Okay this looks like a bug in the script. The Error class in pywikibot.exceptions requires at least 1 additional parameter (the other is defined automatically) since cde6b11565e2068bf052041dd2ad563658c4faf3 and the interwiki.py script is calling SaveError without a parameter since e8c2790c5b8bd38d905ff32c6f5ca9efd7d3721b, which was uploaded about three years after the change to the Error class (in fact this was the second change to pywikibot.exceptions only when this happened). At that time SaveError already [[https://github.com/wikimedia/pywikibot-core/blob/e8c2790c5b8bd38d905ff32c6f5ca9efd7d3721b/scripts/interwiki.py#L362|subclassed Error]] so this bug is probably in it ever since.

I'll upload a patch shortly (shouldn't be to complex).

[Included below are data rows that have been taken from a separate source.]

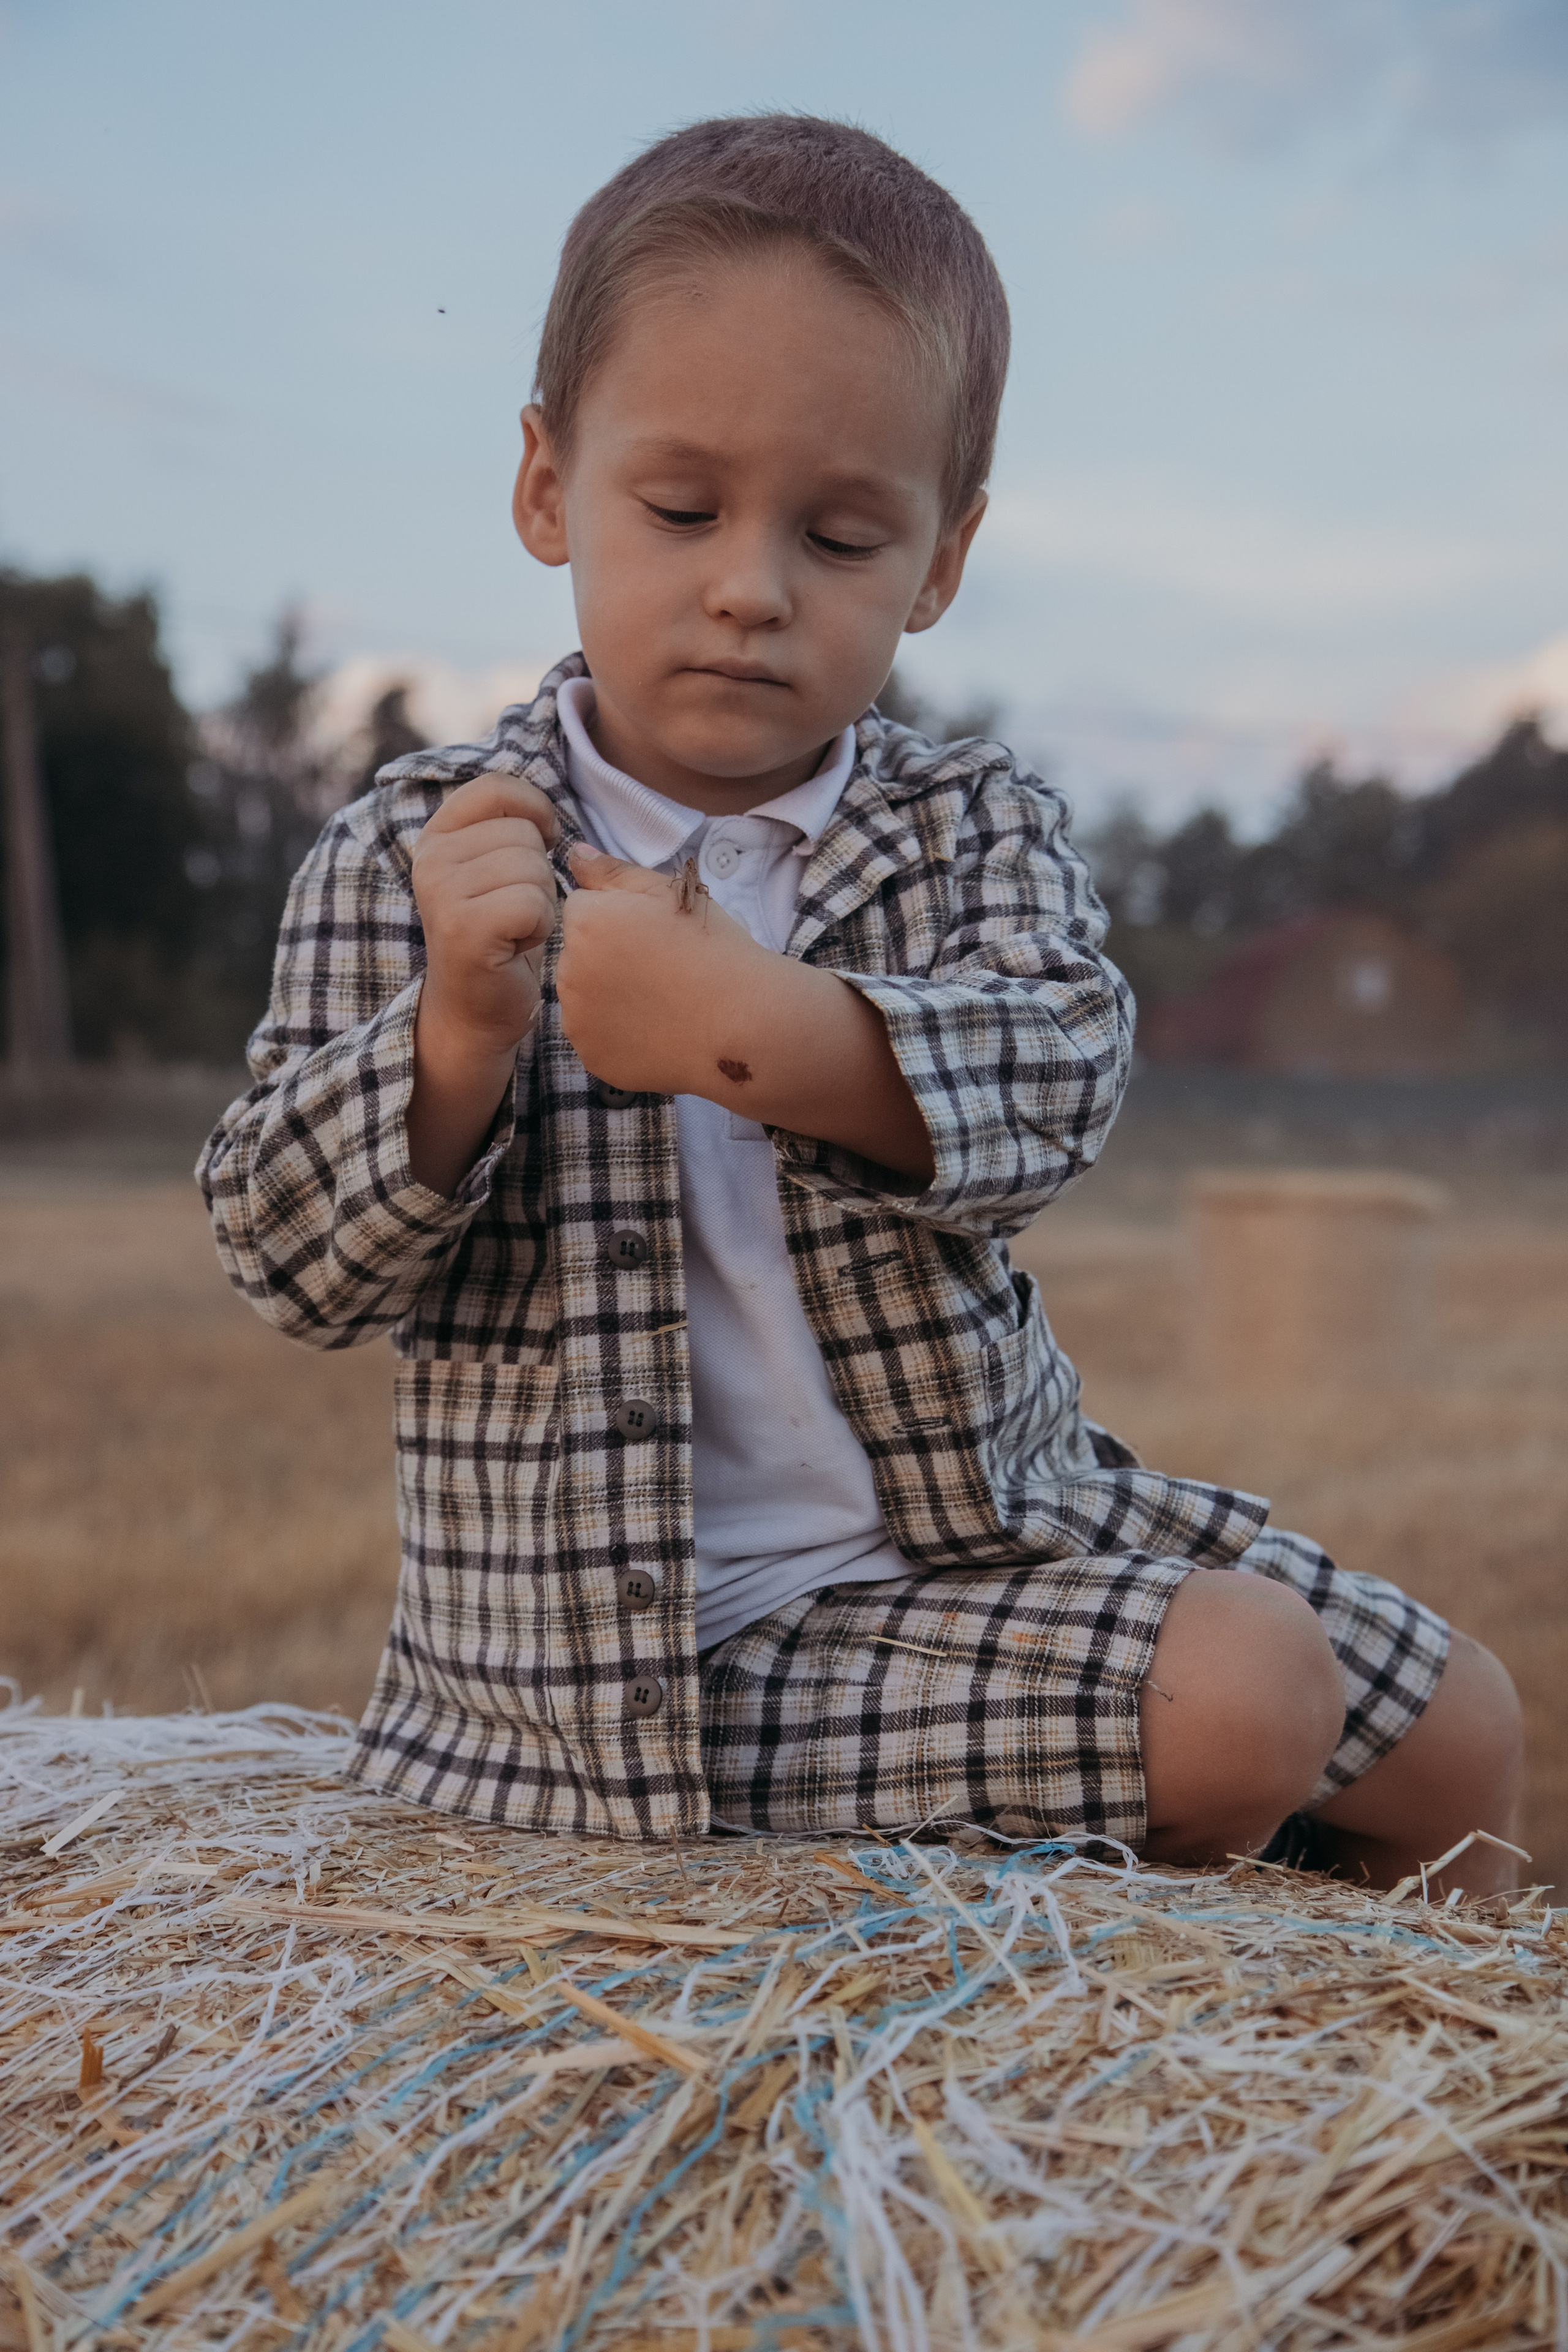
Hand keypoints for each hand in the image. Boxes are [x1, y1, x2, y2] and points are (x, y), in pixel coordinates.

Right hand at [410, 773, 560, 1055]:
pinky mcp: (465, 928)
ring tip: (515, 928)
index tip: (543, 842)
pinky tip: (517, 945)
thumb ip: (508, 826)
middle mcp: (431, 858)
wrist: (474, 1010)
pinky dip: (540, 928)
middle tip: (514, 910)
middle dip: (540, 874)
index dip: (536, 809)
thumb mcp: (496, 869)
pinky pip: (535, 903)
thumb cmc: (500, 935)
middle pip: (525, 833)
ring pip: (535, 868)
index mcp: (437, 835)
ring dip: (542, 903)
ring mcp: (443, 893)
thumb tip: (546, 801)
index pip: (497, 787)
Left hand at [557, 843, 765, 1093]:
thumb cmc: (713, 949)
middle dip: (607, 957)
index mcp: (584, 921)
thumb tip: (572, 854)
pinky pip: (597, 1038)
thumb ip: (612, 872)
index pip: (582, 909)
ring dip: (608, 996)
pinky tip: (656, 1030)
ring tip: (661, 1001)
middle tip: (660, 969)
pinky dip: (618, 1035)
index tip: (653, 934)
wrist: (743, 1022)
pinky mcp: (592, 1058)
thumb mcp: (668, 893)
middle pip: (578, 955)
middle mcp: (567, 970)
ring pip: (584, 998)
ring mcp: (577, 1020)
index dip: (618, 918)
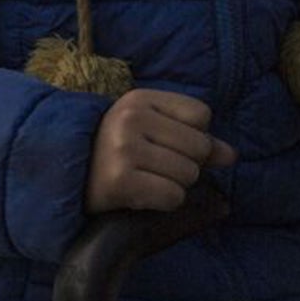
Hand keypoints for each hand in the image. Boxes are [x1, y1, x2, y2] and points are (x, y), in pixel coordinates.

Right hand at [85, 89, 236, 213]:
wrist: (68, 176)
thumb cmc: (116, 153)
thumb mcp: (151, 132)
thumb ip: (194, 138)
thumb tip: (231, 155)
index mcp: (139, 99)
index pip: (201, 114)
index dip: (193, 136)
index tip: (165, 143)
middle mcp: (130, 118)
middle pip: (200, 147)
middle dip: (187, 164)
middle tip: (154, 167)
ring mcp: (123, 149)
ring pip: (189, 174)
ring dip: (175, 185)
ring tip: (145, 180)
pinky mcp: (120, 180)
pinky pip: (173, 196)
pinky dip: (164, 202)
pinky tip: (141, 195)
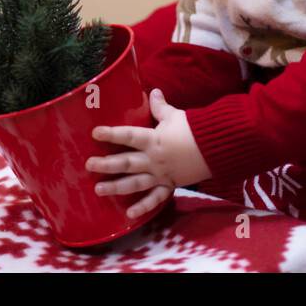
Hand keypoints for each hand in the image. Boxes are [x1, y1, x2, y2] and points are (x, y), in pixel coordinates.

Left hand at [86, 89, 212, 219]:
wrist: (217, 149)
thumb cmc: (195, 130)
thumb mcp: (175, 115)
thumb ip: (160, 107)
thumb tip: (153, 91)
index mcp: (153, 140)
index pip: (128, 136)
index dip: (111, 134)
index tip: (95, 133)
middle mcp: (153, 159)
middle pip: (126, 162)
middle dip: (106, 164)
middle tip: (89, 165)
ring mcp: (161, 175)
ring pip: (135, 183)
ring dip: (116, 186)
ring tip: (99, 190)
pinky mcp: (170, 185)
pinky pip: (155, 199)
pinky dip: (143, 207)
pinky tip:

Change 182425 had a related patch set uploaded (by Mpaa):
Interwikibot crashes when page is empty

https://gerrit.wikimedia.org/r/182425

Patch-For-Review

XZise subscribed.

XZise, sorry, didn't see your comment. We were working in parallel :-)

Yeah I just wanted to make sure that there wasn't another underlying breakage like that Error class originally didn't require a parameter and that it was changed recently (which could cause other errors). And well I wouldn't have used a unicode string ;) If you want you can include the info from above into the commit message so that others don't think it was broken recently.

If possible @JAnD, could you test @Mpaa patch please because I'd say it's looking good (surprise ;) ).

The relevant code was added in 2011 by @Xqt , mentioning https://sourceforge.net/support/tracker.php?aid=3414669 , but that URL is now 404. It would be nice to know what that problem was. I am wondering why this bug hasnt been hit in 2+ years.

Anyway, the problematic page appears to be https://yi.wiktionary.org/w/index.php?title=%D7%90%D7%A0%D7%95&action=history&uselang=en . Worth noting that has never been truly empty. It has three (3) characters, whereas page.isEmpty() returns true for any page with less than four (4) characters. This 'greater than 4 characters' rule was especially introduced for interwiki.py (and is only used by interwiki.py), in 2004. https://mediawiki.org/wiki/Special:Code/pywikipedia/405

Change 182425 merged by jenkins-bot:
Interwikibot crashes when page is empty

https://gerrit.wikimedia.org/r/182425